Il Mondi Odore Perfume Reviews

Il Mondi Odore Perfume Reviews

Thursday, March 8, 2012

Ambra di Venezia EDP by Montgomery Taylor

Bergamot, Lime, Tangerine.
Jasmine, Narcissus, Mango.
Sandalwood.

Apparently Montgomery Taylor makes each flacon in New York personally and he honed this skill in Venice. Each one is one of a kind, hand blown and numbered. That is pretty cool if you're into that aspect of collecting and appreciate a personal touch.

Me? Not so much. Don't get me wrong. I like well made bottles for functionality and that's about as far as it goes for me. I'm more interested in the fragrance itself.
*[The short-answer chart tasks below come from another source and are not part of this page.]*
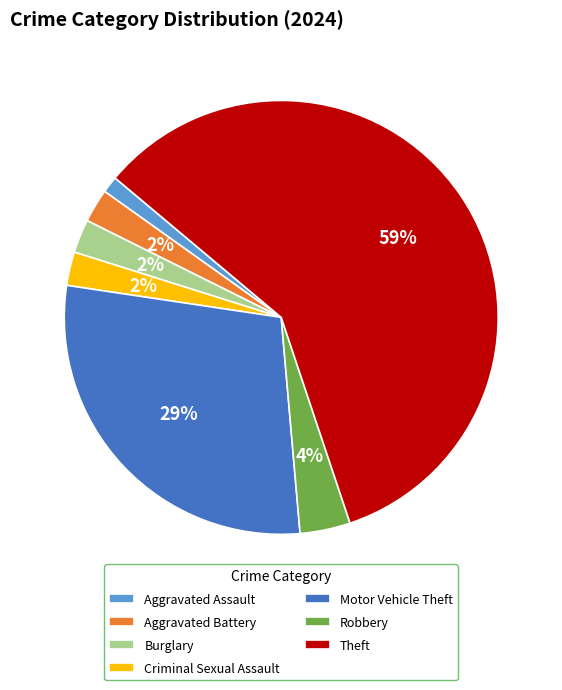

Which category has the biggest portion of the pie?

Theft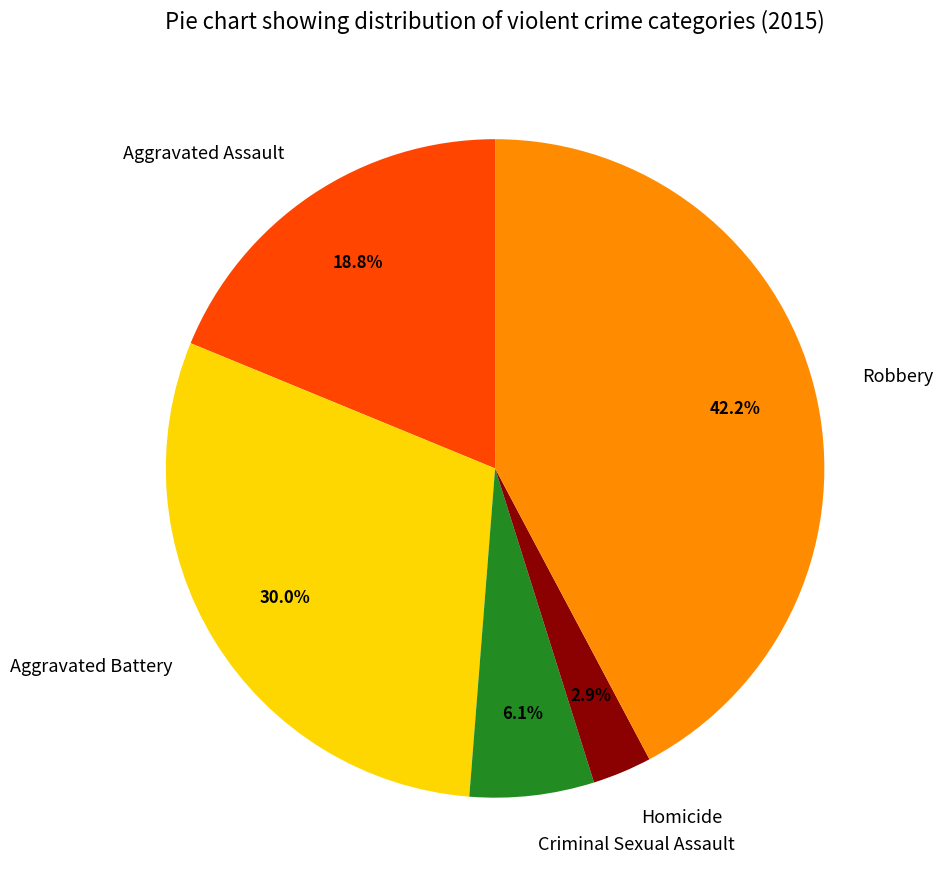

What percentage is the Aggravated Assault slice, to the nearest percent?

19%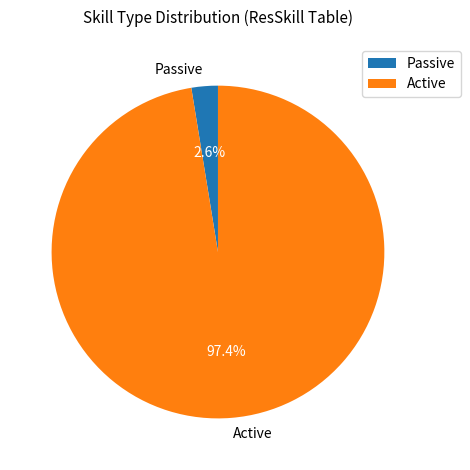

Between Active and Passive, which is larger?

Active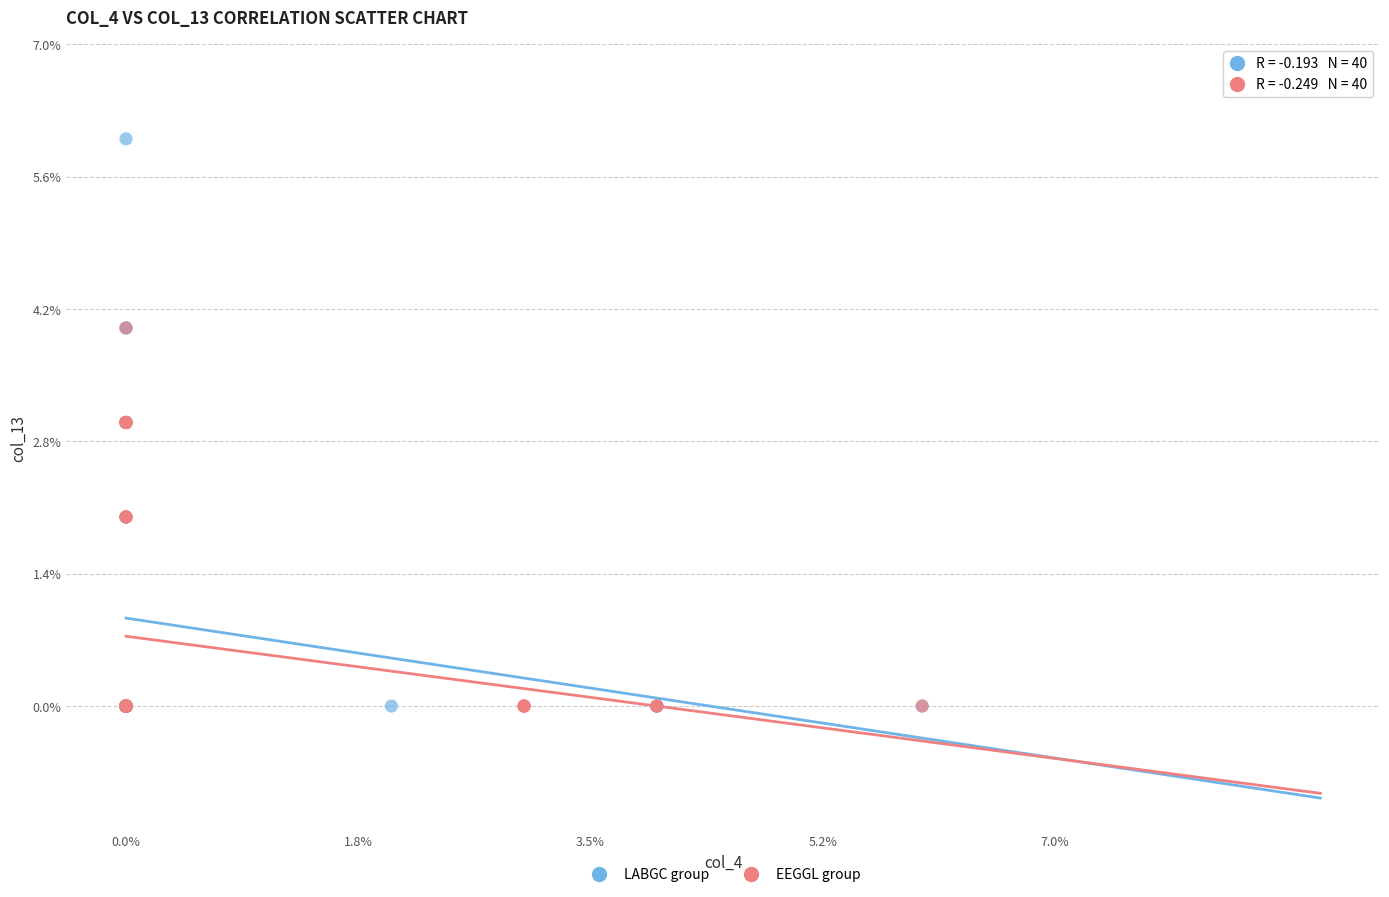

Which series reaches the maximum Y coordinate?

LABGC group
Ambra di Venezia EDP is a floral bouquet of the tenacious variety. Rayda Vega created this in 1998 and there's no doubt he had the feminine persuasion in mind when this was on the drawing board. The inspiration is supposedly derived from Montgomery traversing the waterways and his walks to and fro the furnace where the glass was being blown by artisans. The result of this experience is Ambra di Venezia as seen through Montgomery's eyes and interpreted by Vega's nose.
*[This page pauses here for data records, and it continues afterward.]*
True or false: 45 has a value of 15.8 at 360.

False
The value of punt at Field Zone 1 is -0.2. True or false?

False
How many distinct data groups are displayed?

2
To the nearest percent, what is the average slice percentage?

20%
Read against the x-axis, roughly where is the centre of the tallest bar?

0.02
The citrus in the opening of Ambra di Venezia is borderline sharp. When merged minutes later with the floral components, it takes on that "in the back of your throat" quality when smelled up close. I admit to not being a fan of this aspect in any fragrance, so to remedy this, I smell it 6 inches from my nose and the world is good again. It simply is a bit caustic smelled with nose to skin.
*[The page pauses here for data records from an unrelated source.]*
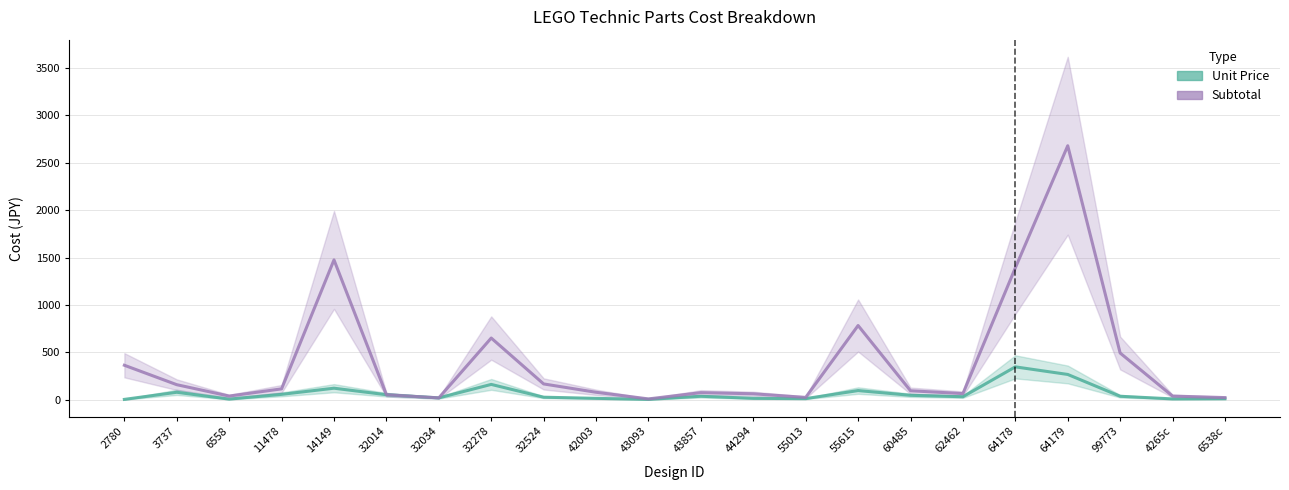

Where is Subtotal nearest to the value 1345?

64178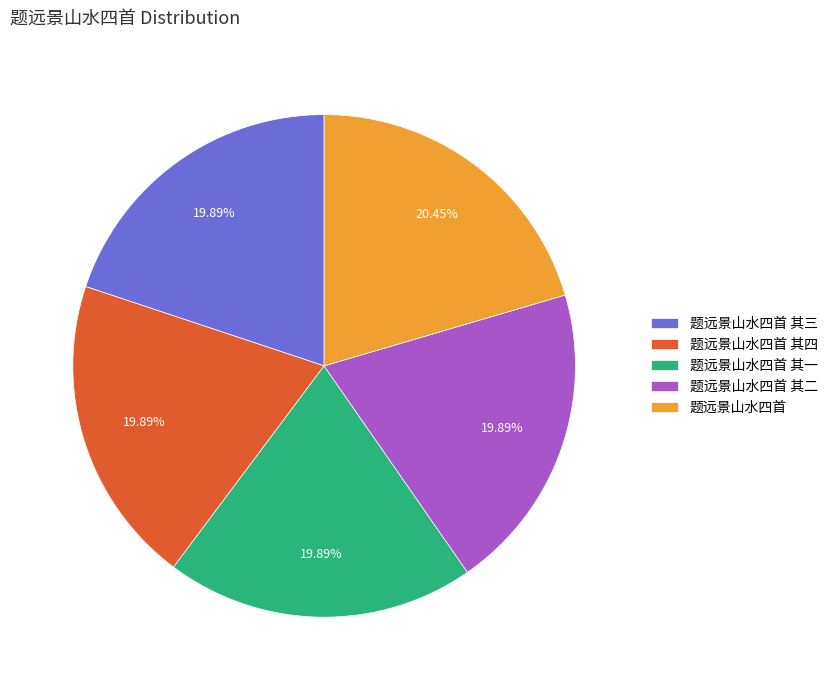

Do 题远景山水四首 其四 and 题远景山水四首 其一 together represent more than half of the pie?

No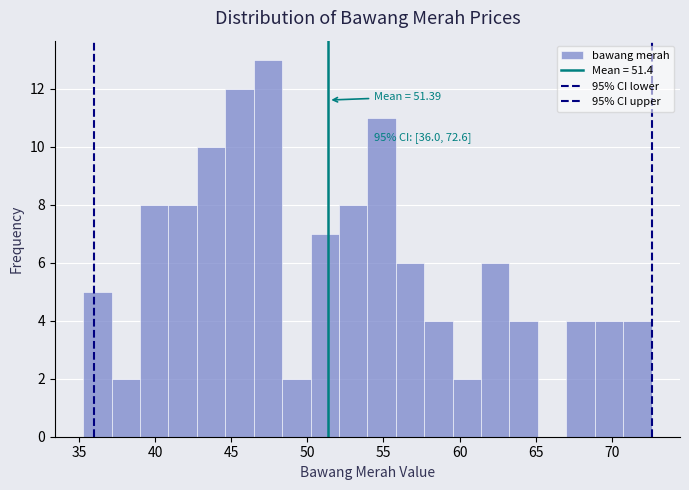

Read against the x-axis, roughly where is the centre of the tallest bar?

47.5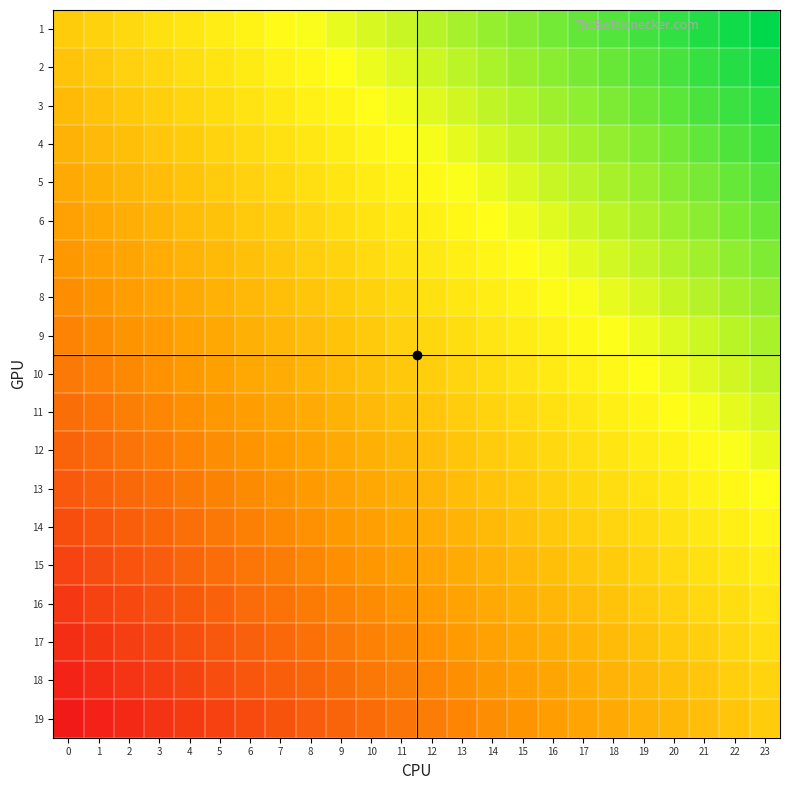

Which series changed the most between 11 and 19?

3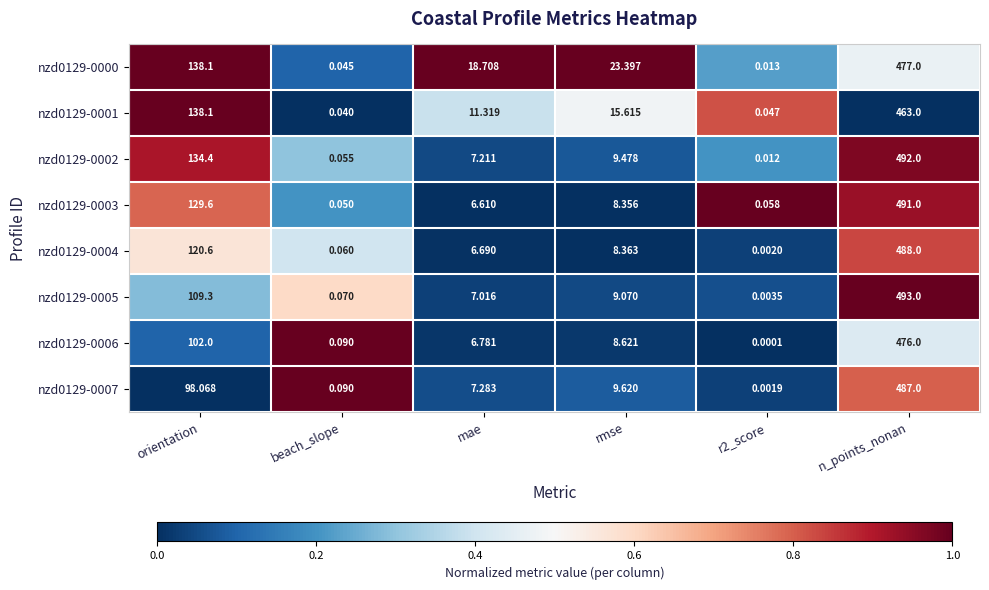

Which category has the highest value across all series?

n_points_nonan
The florals waste no time in taking charge here. On my skin, a determined jasmine that's just a bit dry comes to the fore and it also exhibits some violet aspects. This, along with remnants of the citric opening, have real presence for about 30 minutes.

Once the heart accord begins to subside, the sandalwood slowly emerges and tones down the floral intensity. Ambra di Venezia never evolves beyond a feminine composition on me. I could not pull this off and even with the augmentation of sandal, it stays in the feminine arena.

The base and drydown of Ambra di Venezia is a pleasant jasmine and sandalwood that still retain some violet qualities. The sillage and longevity will satisfy even the most critical enthusiasts and the wearings lasted an extremely long time on my skin. Thumbs up from Aromi for Ambra di Venezia and a strong recommendation to sample in lieu of a blind purchase. I like it, but love is out of the question.

1 comment:

  1. Thanks so much, Aromi. I have been curious about this perfume for quite some time. So really it's not an amber perfume at all? Fascinating.